Assigned task:
Locate and copy each line in the data that contains the word "reprezentowania".

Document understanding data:
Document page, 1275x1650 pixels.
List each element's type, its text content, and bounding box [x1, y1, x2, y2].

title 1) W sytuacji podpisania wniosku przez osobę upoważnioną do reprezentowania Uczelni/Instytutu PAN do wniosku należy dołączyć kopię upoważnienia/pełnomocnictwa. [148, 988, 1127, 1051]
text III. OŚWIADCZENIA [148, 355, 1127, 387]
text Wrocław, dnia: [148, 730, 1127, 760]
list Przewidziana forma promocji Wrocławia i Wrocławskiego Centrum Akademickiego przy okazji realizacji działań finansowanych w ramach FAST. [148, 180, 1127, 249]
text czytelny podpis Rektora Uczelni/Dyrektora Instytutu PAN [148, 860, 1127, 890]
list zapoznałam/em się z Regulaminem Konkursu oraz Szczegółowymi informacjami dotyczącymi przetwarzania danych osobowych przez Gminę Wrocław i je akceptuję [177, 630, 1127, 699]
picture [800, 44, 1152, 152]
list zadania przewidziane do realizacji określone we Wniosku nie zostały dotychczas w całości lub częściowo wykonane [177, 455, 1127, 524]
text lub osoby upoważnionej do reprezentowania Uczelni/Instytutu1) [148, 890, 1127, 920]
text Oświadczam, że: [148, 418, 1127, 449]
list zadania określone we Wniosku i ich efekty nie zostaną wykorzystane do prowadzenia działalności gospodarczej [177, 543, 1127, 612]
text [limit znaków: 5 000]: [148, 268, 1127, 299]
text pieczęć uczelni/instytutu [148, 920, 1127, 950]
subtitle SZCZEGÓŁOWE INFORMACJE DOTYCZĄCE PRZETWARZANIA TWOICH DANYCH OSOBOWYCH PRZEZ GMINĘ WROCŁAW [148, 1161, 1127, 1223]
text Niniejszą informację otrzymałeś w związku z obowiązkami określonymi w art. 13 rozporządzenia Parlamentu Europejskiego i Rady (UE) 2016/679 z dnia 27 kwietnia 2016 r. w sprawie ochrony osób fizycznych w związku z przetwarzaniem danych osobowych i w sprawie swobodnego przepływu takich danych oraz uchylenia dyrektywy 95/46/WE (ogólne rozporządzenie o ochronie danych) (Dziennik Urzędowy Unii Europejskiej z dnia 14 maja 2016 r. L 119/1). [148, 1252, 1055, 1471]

Answer:
title 1) W sytuacji podpisania wniosku przez osobę upoważnioną do reprezentowania Uczelni/Instytutu PAN do wniosku należy dołączyć kopię upoważnienia/pełnomocnictwa. [148, 988, 1127, 1051]
text lub osoby upoważnionej do reprezentowania Uczelni/Instytutu1) [148, 890, 1127, 920]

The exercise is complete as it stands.